If your use case requires separately authorizing each activity execution, you might want to add Temporal headers via WorkflowOutboundCallsInterceptor.scheduleActivity with the desired credentials, note that these headers are recorded in workflow history, do not store any reusable auth information there.

So, the suggestion is add the token into the Temporal headers via WorkflowOutboundCallsInterceptor? @bergundy

Yes

dano commented

@bergundy According to the docs, a ClaimMapper plugin's AuthInfo input parameter is populated using the gRPC "authorization" header:

The Temporal Server expects an authorization gRPC header with an authorization token to be passed with API calls if requests authorization is configured.

It sounds like we'd have to bypass the ClaimMapper plugin altogether, and have the Authorizer pull the Temporal header out of the request via authorization.CallTarget.Request, correct? I'm not familiar with the ClaimMapper/Authorizer plugins, so I apologize if this is a very basic question.

You would likely want the worker that executes the activity to authorize running it, the authorizer on the server does not interpret commands only gRPC requests.

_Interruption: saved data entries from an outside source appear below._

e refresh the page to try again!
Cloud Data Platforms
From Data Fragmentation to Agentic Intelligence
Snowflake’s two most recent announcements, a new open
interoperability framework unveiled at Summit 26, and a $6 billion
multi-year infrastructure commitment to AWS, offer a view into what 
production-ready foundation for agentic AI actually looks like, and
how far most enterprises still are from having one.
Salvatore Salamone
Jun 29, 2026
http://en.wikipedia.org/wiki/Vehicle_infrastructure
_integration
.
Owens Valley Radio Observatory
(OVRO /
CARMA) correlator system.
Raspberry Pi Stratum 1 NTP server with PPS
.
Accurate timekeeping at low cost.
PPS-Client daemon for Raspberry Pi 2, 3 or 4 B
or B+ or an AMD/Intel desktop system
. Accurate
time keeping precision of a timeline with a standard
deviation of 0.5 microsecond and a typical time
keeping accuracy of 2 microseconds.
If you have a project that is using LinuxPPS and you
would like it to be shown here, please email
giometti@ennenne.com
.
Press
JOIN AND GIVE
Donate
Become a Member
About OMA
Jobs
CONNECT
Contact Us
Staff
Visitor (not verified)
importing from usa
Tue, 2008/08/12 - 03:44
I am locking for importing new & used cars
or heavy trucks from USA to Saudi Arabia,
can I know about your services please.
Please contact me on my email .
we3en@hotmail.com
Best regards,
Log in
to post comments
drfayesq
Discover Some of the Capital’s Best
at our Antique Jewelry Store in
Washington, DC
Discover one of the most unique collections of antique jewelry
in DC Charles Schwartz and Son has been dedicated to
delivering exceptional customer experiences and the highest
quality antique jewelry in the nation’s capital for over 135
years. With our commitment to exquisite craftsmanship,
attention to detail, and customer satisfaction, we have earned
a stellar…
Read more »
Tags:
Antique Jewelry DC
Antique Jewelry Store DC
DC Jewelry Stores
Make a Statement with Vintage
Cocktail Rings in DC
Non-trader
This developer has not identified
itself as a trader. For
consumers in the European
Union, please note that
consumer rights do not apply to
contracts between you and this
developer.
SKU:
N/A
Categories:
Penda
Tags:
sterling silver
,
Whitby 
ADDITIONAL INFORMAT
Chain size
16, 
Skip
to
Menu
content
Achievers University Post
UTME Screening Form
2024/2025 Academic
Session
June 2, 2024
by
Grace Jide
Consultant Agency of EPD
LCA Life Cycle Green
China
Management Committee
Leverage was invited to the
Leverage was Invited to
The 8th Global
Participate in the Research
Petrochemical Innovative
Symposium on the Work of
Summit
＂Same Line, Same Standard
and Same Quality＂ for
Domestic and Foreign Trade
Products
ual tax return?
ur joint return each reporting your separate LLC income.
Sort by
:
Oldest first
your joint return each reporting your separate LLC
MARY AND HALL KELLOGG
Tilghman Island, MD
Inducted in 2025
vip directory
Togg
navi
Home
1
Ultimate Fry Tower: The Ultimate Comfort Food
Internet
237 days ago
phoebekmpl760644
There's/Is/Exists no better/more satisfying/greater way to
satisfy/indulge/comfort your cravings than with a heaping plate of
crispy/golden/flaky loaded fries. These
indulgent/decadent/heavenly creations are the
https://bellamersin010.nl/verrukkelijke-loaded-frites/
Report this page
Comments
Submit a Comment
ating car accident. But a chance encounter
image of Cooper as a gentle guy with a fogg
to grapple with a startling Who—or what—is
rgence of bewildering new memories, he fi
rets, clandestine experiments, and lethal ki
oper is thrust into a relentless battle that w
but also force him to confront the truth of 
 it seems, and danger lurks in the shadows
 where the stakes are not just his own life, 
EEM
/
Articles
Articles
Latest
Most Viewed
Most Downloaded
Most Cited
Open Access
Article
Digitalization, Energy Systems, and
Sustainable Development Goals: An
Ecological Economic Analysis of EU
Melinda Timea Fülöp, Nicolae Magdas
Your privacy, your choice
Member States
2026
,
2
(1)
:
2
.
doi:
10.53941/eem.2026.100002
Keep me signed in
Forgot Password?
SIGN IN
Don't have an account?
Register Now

Hi @bergundy, I am working with @dano and @YufeeXing to resolve this issue. My team specifically is working on the temporal authorizer plugins on the server side of this. Based on the previous conversation, the suggestion is to use temporal interceptors to add the token in temporal headers which are part of the temporal API request. Based on some analysis done from our end when we added custom headers from temporal interceptors configured in client-sdk, these headers come in authorization.CallTarget.Request object in the authorizer plugins request which is of type interface{} as shown in below specs -
image

So for example when temporal API requests were logged out in plugin code we were able to see these test custom headers in the request object. As depicted below "CUSTOM_KEY" is the test header that we set using temporal interceptor -
image

Is this the right way based on previous suggestions to add auth tokens and parse/intercept them in the authorizer plugin (server side)? However, it seems like due to the generic format of authorization.CallTarget.Request as interface{} it is really difficult to parse/deserialize these request objects at runtime. If this is the right way is there an easy/recommended way to parse/deserialize the authorization.CallTarget.Request object to read in whatever custom headers we are setting in each request?

You should be able to cast the request to the proper type based on the APIName.

You may also want to consider implementing this functionality as a proxy in front of the server instead.
Look at this test showing how to intercept and modify request payloads: https://github.com/temporalio/api-go/blob/7f76d854ed02bf60563f779e9e6634cba376746d/proxy/interceptor_test.go#L143.